En choisissant le Lavoir moderne parisien pour son « concert de sortie de disque », Vittorio Forte et son label ont opté pour un décor presque indus dissonant comme le programme fomenté par Vittorio Forte est dissonant. Dans le monde feutré de la musique savante pianistique, oser inventer un disque latino avec si peu de grandes stars de la catégorie dans la manche (Villa-Lobos, Piazzolla et, pour les plus populaires, Gardel cautionnent certes l’expérience) pour un premier opus chez Mirare ne manque pas de toupet non plus. Le Lavoir moderne parisien, nous ne nous y étions glissé qu’une fois, pour le concert lançant le deuxième disque de Michèle Atlani, chanteuse atypique dont certaines fredonneries nous hantent encore joyeusement. Il y a donc de l’envie
- de friction,
- de singularité et
- d’audace
dans cette manière de glisser du piano très savant dans un espace pas forcément conçu pour lui, comme l’ont vérifié les déménageurs de clavier avant le concert. En quelques mots, Vittorio Forte promet
- de la mélancolie violente,
- de la nostalgie réactive et
- de la passion contradictoire.
Ça nous va. « Por una cabeza » de Carlos Gardel prend de l’ampleur sous les doigts vivants de Vittorio Forte, artiste qui allie sans chichiteries
- extrême sensibilité,
- technique superlative,
- musicalité éclairante et
- humble sobriété,
à vous faire croire qu’il ne fait rien d’exceptionnel en se donnant en concert, le gourgandin. Dans ce tube schindlérien par lui recréé, il joue, oui, il joue même sacrément, mais il laisse place à
- la respiration,
- l’attente,
- la résonance.
En sus, il y a
- des doigts,
- de la clarté dans l’étagement des voix, et
- de la caractérisation dans l’évocation de la versatilité de l’âme humaine.

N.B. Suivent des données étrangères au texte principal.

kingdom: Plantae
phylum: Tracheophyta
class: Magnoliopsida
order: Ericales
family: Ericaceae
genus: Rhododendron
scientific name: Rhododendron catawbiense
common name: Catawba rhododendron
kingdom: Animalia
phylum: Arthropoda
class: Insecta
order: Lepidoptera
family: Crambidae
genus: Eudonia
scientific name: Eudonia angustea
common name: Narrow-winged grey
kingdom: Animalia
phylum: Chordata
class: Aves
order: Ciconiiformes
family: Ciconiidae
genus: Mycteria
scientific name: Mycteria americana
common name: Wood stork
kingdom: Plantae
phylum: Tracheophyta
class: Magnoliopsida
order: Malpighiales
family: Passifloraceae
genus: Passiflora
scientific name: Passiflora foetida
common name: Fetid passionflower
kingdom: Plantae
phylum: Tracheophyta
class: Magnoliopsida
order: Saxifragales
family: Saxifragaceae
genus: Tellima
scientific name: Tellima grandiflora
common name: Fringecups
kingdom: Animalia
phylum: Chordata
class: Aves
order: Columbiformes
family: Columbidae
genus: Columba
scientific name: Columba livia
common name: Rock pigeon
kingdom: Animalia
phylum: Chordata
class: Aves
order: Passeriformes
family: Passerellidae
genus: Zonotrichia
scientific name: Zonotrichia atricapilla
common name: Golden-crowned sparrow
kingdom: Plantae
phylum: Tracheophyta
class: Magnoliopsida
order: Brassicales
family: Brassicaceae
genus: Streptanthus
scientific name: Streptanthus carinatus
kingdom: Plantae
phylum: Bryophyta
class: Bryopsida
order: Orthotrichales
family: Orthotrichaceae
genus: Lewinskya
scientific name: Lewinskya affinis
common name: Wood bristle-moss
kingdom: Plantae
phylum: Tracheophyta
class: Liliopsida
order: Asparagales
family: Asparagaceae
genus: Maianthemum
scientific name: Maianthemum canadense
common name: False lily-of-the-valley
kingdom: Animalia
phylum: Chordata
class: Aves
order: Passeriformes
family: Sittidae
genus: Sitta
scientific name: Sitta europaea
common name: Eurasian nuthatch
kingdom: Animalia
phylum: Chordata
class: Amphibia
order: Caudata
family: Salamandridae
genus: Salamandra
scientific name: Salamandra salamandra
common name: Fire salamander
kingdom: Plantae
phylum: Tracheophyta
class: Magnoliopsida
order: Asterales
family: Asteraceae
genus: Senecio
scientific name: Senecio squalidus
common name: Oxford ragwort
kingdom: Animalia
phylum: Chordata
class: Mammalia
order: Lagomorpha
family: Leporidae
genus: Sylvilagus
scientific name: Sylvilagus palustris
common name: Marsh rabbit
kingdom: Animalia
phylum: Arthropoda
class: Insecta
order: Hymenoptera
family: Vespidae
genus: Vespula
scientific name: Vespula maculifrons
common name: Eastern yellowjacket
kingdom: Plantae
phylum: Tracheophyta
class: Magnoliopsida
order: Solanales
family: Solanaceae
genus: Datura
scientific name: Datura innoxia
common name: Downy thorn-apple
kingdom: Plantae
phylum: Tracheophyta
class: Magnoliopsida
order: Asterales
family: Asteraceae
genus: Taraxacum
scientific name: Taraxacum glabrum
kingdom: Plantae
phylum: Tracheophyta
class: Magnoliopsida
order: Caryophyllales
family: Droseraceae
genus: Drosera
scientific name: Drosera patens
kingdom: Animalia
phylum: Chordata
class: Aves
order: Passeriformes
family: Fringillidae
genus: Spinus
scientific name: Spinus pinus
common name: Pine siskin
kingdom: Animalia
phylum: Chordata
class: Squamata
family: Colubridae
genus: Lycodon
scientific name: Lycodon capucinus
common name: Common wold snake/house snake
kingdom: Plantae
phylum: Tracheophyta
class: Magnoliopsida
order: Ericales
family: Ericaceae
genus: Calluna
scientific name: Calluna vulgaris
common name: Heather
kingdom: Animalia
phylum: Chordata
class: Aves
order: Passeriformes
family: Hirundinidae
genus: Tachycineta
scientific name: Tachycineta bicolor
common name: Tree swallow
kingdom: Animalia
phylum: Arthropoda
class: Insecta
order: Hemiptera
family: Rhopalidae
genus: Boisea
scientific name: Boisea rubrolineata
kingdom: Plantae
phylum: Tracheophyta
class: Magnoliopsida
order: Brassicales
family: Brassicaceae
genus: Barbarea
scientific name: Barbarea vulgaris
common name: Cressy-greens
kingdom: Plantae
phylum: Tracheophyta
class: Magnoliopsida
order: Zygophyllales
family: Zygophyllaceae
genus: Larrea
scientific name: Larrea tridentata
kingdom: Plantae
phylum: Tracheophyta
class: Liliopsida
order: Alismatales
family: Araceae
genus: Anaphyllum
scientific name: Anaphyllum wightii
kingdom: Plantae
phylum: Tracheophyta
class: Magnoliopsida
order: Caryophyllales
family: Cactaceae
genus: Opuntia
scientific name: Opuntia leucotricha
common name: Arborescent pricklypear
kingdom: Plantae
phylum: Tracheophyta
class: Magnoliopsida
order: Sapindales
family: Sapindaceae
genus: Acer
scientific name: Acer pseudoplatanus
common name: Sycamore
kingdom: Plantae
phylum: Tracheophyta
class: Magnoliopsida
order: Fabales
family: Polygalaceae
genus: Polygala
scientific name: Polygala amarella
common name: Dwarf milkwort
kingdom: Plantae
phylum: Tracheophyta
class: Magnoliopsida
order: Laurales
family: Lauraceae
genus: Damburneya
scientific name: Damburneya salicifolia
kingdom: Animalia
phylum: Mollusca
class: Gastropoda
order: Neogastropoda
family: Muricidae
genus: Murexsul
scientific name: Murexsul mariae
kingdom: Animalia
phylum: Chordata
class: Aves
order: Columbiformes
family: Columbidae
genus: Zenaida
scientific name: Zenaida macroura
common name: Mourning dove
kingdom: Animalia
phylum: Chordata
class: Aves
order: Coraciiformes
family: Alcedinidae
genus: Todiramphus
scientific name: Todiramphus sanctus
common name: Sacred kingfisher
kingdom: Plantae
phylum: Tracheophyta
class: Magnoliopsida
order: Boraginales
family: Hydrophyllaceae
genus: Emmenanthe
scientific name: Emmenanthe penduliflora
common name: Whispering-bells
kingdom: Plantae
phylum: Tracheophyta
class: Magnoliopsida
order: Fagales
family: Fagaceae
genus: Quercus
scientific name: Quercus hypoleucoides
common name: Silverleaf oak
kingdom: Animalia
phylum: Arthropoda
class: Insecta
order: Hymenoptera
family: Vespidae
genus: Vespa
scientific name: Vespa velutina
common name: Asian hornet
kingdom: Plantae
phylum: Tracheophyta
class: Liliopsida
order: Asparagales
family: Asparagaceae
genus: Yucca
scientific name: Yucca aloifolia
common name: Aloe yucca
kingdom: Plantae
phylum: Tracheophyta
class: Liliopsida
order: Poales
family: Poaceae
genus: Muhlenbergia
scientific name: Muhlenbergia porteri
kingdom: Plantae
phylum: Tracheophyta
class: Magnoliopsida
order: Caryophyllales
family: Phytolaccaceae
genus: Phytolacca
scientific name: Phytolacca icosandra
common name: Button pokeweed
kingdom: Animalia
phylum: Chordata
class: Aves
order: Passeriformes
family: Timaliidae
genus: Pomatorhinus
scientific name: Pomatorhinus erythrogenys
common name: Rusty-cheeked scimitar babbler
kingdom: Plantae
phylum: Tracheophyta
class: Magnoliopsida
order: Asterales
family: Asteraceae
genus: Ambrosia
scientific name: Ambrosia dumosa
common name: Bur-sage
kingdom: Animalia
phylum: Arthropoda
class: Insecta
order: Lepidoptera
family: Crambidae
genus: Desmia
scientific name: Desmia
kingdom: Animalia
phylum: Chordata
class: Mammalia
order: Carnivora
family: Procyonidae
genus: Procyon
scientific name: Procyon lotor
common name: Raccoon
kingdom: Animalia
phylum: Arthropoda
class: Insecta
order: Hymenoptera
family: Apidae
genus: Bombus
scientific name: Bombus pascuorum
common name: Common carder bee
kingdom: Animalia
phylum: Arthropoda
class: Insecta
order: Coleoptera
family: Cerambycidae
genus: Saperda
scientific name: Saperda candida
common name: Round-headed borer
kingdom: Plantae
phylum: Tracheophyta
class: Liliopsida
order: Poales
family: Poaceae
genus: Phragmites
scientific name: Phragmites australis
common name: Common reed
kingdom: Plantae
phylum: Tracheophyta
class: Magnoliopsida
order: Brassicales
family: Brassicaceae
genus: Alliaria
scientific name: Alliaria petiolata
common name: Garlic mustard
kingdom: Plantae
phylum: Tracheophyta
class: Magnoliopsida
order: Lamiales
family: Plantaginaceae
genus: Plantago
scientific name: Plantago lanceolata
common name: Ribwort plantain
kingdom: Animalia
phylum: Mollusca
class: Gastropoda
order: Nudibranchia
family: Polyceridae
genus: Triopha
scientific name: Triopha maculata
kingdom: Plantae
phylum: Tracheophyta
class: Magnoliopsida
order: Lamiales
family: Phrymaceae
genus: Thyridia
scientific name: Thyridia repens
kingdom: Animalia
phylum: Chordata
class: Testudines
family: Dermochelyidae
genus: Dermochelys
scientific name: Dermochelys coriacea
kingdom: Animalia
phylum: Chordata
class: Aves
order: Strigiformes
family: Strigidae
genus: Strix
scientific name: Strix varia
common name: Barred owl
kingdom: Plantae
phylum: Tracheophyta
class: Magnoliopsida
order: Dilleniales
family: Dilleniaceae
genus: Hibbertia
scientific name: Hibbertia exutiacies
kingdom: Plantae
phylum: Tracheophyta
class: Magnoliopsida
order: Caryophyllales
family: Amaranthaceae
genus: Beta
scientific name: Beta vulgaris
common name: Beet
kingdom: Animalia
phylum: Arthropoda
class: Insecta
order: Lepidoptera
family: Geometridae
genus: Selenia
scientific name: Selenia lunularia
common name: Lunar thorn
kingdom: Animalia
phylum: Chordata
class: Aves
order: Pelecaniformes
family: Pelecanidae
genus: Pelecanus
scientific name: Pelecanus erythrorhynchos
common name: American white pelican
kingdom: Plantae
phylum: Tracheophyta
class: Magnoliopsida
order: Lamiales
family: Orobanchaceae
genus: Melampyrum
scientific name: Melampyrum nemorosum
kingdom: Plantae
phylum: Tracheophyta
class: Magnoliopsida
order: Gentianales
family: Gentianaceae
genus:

Dans « Las niñas » de Carlos Guastavino, l’interprète habite les tranquillités
- du tempo,
- de la mélodie et
- de la narration
puis l’intranquillité
- des traits,
- des accents et
- des breaks à suspense.
On est saisi par
- un brio sans affectation,
- une variété d’intensités exempte de show-off, et
- une fluidité du geste qui libère les possibles d’une œuvre.
Avec « Ballecito » du même compositeur, Vittorio Forte feint de revenir au calme, le roublard. Aussi laisse-t-il impunément
- scintiller les différenciations de registre,
- résonner les contrastes discrets, et
- se dévoiler la relativité de la mesure.
On croirait que la vraie vie en mieux est possible. À suivre pour vérifier si.